The new $1.5 million clinic, located at 1656 Central St. W and constructed by Kraus-Anderson, vastly improves the patient experience, providing more than two-and-a-half times the space used for patient care, increasing square footage from less than 3,900 to nearly 11,000.
The project is unique in that Greater Bemidji — an economic-development agency headquartered in Bemidji — owns the building and Sanford Health will lease and operate the clinic. The city is provided tax-increment financing and loan funds and TEAM Industries donated $200,000 toward the land purchase and construction.
“For us at Greater Bemidji, it was really about helping the Bagley community over the longer term,” said Dave Hengel, executive director. “To see the number of community members turn out (at a recent open house), excited about it, that made it all worth it.”
Improvements go well beyond increased space. In the old clinic, with thin walls and doors, patients occasionally questioned their privacy; the doors in exam rooms wouldn’t open all the way, due to cramped space and equipment needs; and tiny bathrooms barely had enough room to accommodate wheelchair-bound patients.
Now, the standard-sized exam rooms feel almost like suites, with new exam tables, appliances and added storage. Each room has a work space at which providers can access the new electronic Sanford One Chart, which also launches Monday in tandem with the opening of the new clinic.

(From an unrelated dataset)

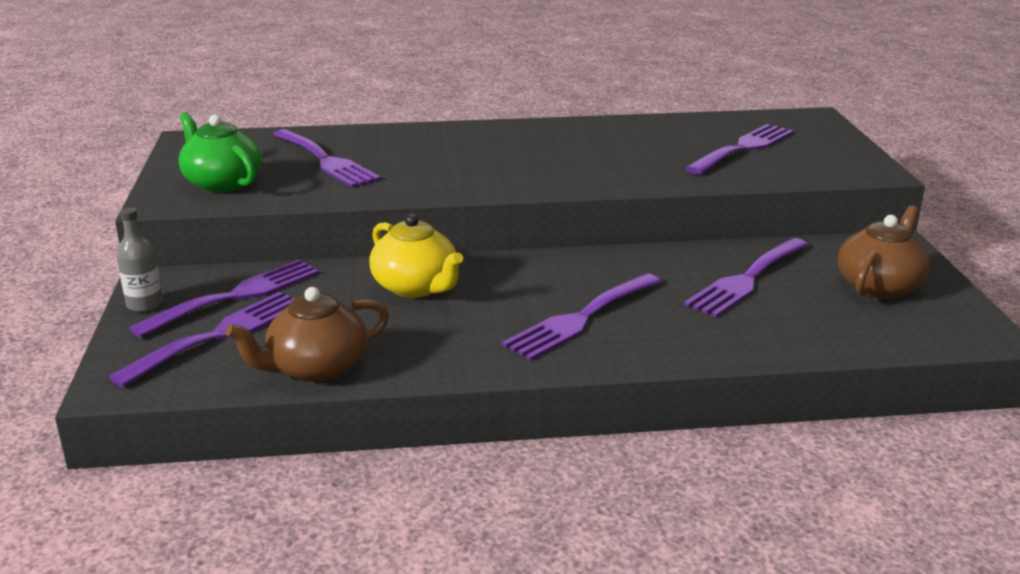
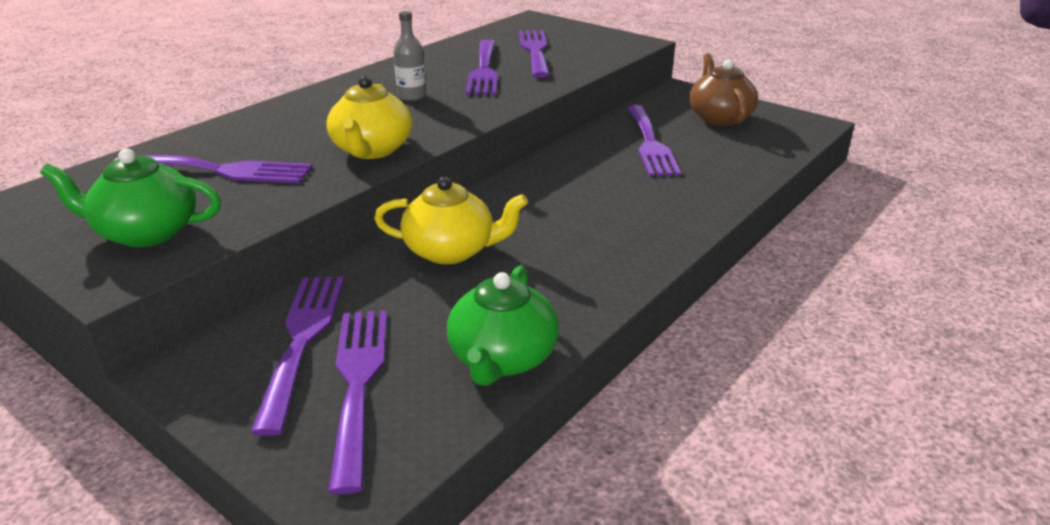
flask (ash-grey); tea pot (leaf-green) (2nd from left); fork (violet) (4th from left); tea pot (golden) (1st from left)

Doorways are extra large to comfortably accommodate wheelchairs, and the walls and doors are much denser to keep out sound for increased privacy. Additionally, background music has been installed throughout the building.
But while patients undoubtedly will have a much-improved experience, the facility also was built to better serve Bagley staff, as well, now providing a separate entrance, two staff bathrooms, larger offices and improved work areas.

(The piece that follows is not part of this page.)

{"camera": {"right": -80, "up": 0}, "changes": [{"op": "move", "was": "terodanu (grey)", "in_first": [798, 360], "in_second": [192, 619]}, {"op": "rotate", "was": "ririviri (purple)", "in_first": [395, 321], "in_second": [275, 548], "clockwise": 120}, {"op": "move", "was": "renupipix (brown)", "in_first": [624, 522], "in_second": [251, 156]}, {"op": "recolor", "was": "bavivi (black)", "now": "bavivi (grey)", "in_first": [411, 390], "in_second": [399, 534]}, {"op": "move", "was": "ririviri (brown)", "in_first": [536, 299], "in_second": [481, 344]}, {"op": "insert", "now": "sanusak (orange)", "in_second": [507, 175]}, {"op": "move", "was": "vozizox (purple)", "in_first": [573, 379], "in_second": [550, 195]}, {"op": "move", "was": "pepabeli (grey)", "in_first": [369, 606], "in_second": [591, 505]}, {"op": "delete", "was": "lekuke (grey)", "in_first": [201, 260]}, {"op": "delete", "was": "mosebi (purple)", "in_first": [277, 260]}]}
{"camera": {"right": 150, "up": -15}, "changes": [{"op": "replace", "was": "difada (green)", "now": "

The nurses area, for example, previously had nurses working back-to-back, but now, in a setup modeled after the pediatric facility in Bemidji, they will face one another, with a small hallway running between two rows.
“It sparks teamwork and integration,” Johnson said. “Physicians can walk up and talk to their nurses one-one-one (to their face). Before, that was always a pet peeve, a physician would have to come up and tap the nurse on the shoulder … this is just a much more friendly environment.”
Integration was a key word in the project, as the the new clinic also bought under the same room therapists who previously performed physical and occupational therapy at a rented space in downtown Bagley.
Now, with everyone all together, communication and patient care is enhanced, Johnson said.
The new facility also includes improvements in the ancillary services, such as a new updated x-ray system, and more efficient areas for lab draws and testing.
Additionally, modeled after Bemidji’s new orthopedics and sports medicine center, the physicians’ offices are located in the back, away from the exam room so they have a little more separation and privacy.
“The providers are really very excited, to be proud of where they’re coming to work every day, to care for patients,” Johnson said, “and it will be a big recruitment tool. If we need to recruit another provider or physician I think this this is a great tool to start with.”